Director: Joseph Pevney
Writers: Robert Hamner and Gene L. Coon
Cast: William Shatner, Leonard Nimoy, David Opatoshu, Gene Lyons, DeForest Kelley, James Doohan, Barbara Babcock, Miko Mayama, David L. Ross, Nichelle Nichols, Sean Kenney, and Robert Sampson
Composer: Alexander Courage
Air Date: 2/23/1967
Production #: 6149-23
After Ambassador Robert Fox (Gene Lyons) orders the Enterprise crew to establish diplomatic relations with the civilization on Eminiar VII, Kirk and Spock are held captive by a warring society. Unlike other hostile cultures encountered by the Federation, the Eminians have designed a clever method for eliminating collateral damage while maintaining high casualty counts.

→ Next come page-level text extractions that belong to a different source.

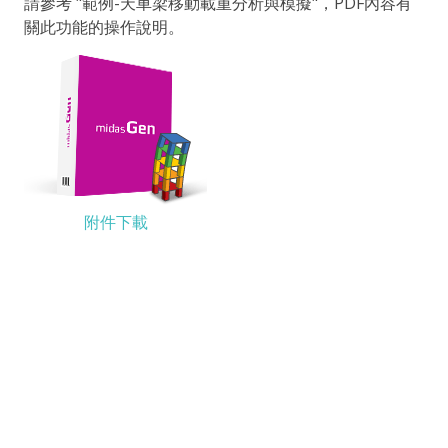
請參考 "範例-天車梁移動載重分析與模擬"，PDF內容有
關此功能的操作說明。
附件下載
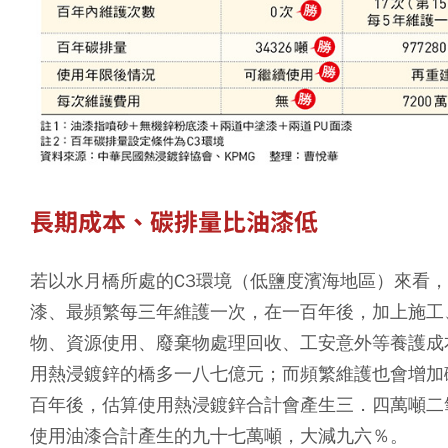
長期成本、碳排量比油漆低
若以水月橋所處的C3環境（低鹽度濱海地區）來看
漆、最頻繁每三年維護一次，在一百年後，加上施工
物、資源使用、廢棄物處理回收、工安意外等養護成
用熱浸鍍鋅的橋多一八七億元；而頻繁維護也會增加
百年後，估算使用熱浸鍍鋅合計會產生三．四萬噸二
使用油漆合計產生的九十七萬噸，大減九六％。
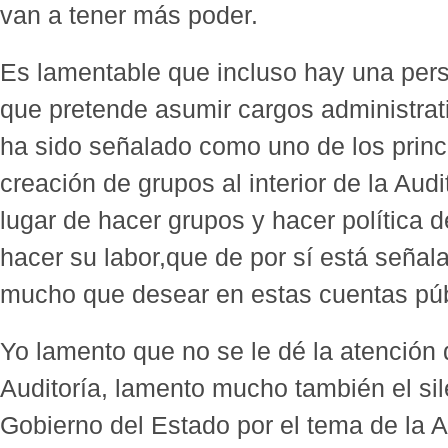
van a tener más poder.
Es lamentable que incluso hay una pers
que pretende asumir cargos administrat
ha sido señalado como uno de los princ
creación de grupos al interior de la Aud
lugar de hacer grupos y hacer política d
hacer su labor,que de por sí está seña
mucho que desear en estas cuentas púb
Yo lamento que no se le dé la atención 
Auditoría, lamento mucho también el sile
Gobierno del Estado por el tema de la A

Though Kirk’s blatant disregard for the Prime Directive may offend certain viewers, “A Taste of Armageddon” offers an intelligent commentary on the Cold War doctrine known as mutual assured destruction. Additionally, writers Robert Hamner and Gene L. Coon should be commended for allowing Scotty the chance to demonstrate his awesome command abilities during a tense situation.
Whereas modern adaptations of Star Trek frequently depict Scotty as a bumbling buffoon, this episode serves as a testament to the chief engineer’s capacity for commanding the Enterprise in Kirk’s absence. Even when confronted with a foolish, overbearing bureaucrat, Scotty keeps the ship safe from harm by relying on logic and intuition instead of blindly following orders. Overall, fans of James Doohan’s character should be more than satisfied with his first onscreen performance in the Enterprise command chair.
While Kirk’s influence on the Eminiar VII civilization results in a smooth conclusion to Hamner’s narrative, observant viewers may question how such rapid social progress could possibly occur in what amounts to a decidedly brief timeframe.
In a similar fashion to many Star Trek episodes, “A Taste of Armageddon” showcases hypothetical technology as a means of shedding light on real-world issues. By creating a scenario in which disintegration chambers and computer-calculated death tolls act as substitutes for more devastating combat methods, the writers offered an intriguing analysis on a potential outcome of perpetual cold war. Through their fear of annihilating one another via conventional warfare, both the Eminians and their adversaries embody the realistic concerns expressed by the United States and Soviet Union during a time when mutual assured destruction kept both superpowers in check.
“A Taste of Armageddon” contains another brilliant political commentary coupled with a timeless narrative enjoyable by Star Trek enthusiasts young and old. Those who prefer the original Scotty over Simon Pegg’s portrayal should appreciate this episode for its respectful treatment of the Enteprise’s chief engineer, whereas Kirk fans will admire the captain’s diplomatic, albeit unorthodox, solution to the unceasing conflict between both alien factions.